Task statement:
Set down exactly each line of the entries below, beginning at the one that contains "continuos necesarios para" and ending at the last, and no others.

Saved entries
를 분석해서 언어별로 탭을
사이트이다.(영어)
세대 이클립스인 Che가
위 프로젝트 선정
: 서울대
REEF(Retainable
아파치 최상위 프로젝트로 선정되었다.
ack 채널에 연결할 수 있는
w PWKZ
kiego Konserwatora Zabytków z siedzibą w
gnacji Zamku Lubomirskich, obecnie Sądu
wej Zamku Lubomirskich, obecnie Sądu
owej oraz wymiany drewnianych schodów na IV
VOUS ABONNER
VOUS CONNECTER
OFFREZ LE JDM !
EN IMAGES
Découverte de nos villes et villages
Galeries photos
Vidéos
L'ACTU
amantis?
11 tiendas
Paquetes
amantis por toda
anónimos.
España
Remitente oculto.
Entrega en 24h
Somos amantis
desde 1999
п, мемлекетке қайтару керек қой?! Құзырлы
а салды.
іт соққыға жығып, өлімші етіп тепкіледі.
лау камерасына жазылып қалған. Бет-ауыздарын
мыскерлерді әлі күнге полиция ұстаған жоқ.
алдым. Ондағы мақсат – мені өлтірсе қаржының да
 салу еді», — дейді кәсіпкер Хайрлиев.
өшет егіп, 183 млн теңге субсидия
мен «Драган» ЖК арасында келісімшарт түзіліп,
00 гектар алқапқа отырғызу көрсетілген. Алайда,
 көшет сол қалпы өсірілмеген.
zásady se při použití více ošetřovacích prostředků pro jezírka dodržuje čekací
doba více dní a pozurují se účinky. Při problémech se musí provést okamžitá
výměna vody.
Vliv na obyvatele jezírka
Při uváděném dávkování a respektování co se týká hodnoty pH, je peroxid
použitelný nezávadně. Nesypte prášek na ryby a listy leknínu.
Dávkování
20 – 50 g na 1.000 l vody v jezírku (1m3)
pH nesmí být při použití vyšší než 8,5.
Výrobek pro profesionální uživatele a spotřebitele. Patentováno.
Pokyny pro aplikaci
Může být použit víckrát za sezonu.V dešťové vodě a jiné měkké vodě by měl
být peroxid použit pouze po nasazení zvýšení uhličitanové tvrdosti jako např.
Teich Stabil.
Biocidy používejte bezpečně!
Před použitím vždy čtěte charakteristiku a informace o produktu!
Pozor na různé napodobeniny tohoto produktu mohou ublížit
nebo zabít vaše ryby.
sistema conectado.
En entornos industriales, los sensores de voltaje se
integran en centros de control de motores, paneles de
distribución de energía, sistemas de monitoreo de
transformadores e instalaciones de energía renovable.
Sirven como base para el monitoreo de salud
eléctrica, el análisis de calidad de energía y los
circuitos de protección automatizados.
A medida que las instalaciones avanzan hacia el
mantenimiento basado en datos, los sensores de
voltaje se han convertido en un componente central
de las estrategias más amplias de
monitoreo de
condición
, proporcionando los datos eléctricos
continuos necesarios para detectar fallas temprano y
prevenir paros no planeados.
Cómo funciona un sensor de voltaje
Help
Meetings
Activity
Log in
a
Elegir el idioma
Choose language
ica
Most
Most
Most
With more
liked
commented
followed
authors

Response for this exercise:
continuos necesarios para detectar fallas temprano y
prevenir paros no planeados.
Cómo funciona un sensor de voltaje
Help
Meetings
Activity
Log in
a
Elegir el idioma
Choose language
ica
Most
Most
Most
With more
liked
commented
followed
authors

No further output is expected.